TEXT PROVIDED:

============================================================

Also interesting are the references in the text to the ideological origins of the Greens, who are courted by US neo-conservatives: they do not come from the environmental movement, but were once avowed Trotskyists or Maoists. In 1983, for example, Marieluise Beck still described herself as a “Trotskyist sympathiser”. Many prominent US neo-conservatives also have a Trotskyist background. Incidentally, the already mentioned Reinhard Bütikofer writes on his own internet site about his student days: “He joined the Communist University Group (KHG), later the Communist League of West Germany (KBW).”
The German Greens in the year of the federal elections: fully NATO-compatible
On 26 September 2021, the next Bundestag will be elected in Germany. Almost all the top politicians of the “Bündnis 90/Die Grünen” party have now embraced transatlantic ties and made the party not only fully EU-compatible, but also NATO-
compatible. The latest pieces in the mosaic so far are the new party manifesto adopted at the end of November 2020 and the statements of top Green politicians during and around the perfectly organised digital party convention.

============================================================

DATASET EXCERPT:
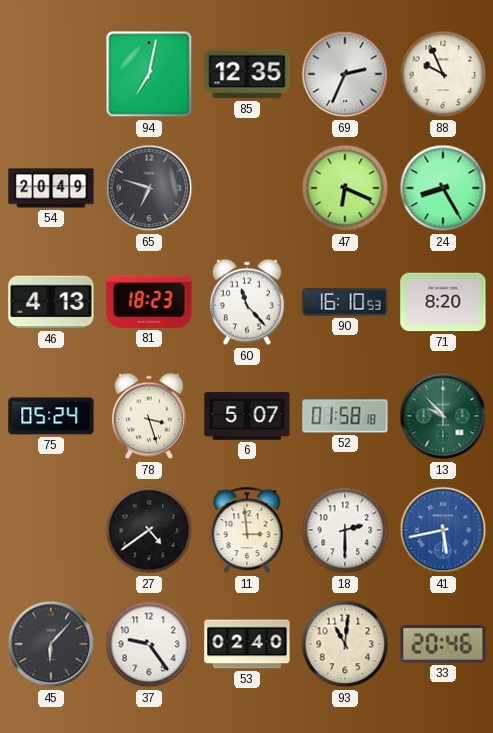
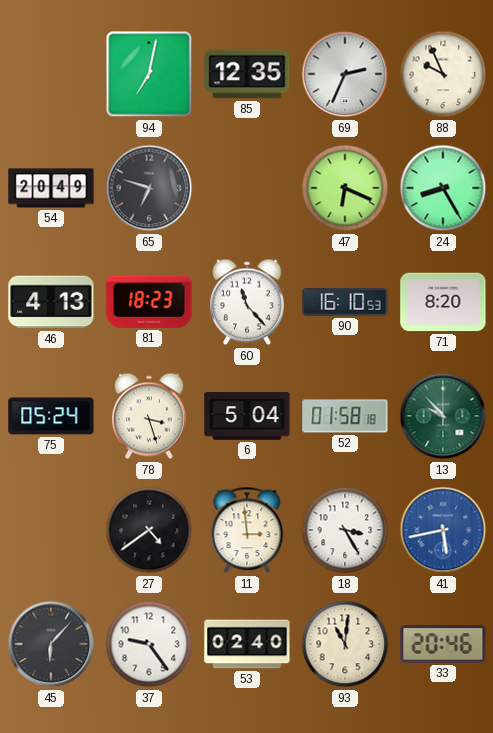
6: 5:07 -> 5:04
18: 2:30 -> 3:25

============================================================

EXERCISE DIRECTIONS: Reproduce the passage about the German Greens above word for word, in full.

SOLUTION FOR THIS PROBLEM:
Also interesting are the references in the text to the ideological origins of the Greens, who are courted by US neo-conservatives: they do not come from the environmental movement, but were once avowed Trotskyists or Maoists. In 1983, for example, Marieluise Beck still described herself as a “Trotskyist sympathiser”. Many prominent US neo-conservatives also have a Trotskyist background. Incidentally, the already mentioned Reinhard Bütikofer writes on his own internet site about his student days: “He joined the Communist University Group (KHG), later the Communist League of West Germany (KBW).”
The German Greens in the year of the federal elections: fully NATO-compatible
On 26 September 2021, the next Bundestag will be elected in Germany. Almost all the top politicians of the “Bündnis 90/Die Grünen” party have now embraced transatlantic ties and made the party not only fully EU-compatible, but also NATO-
compatible. The latest pieces in the mosaic so far are the new party manifesto adopted at the end of November 2020 and the statements of top Green politicians during and around the perfectly organised digital party convention.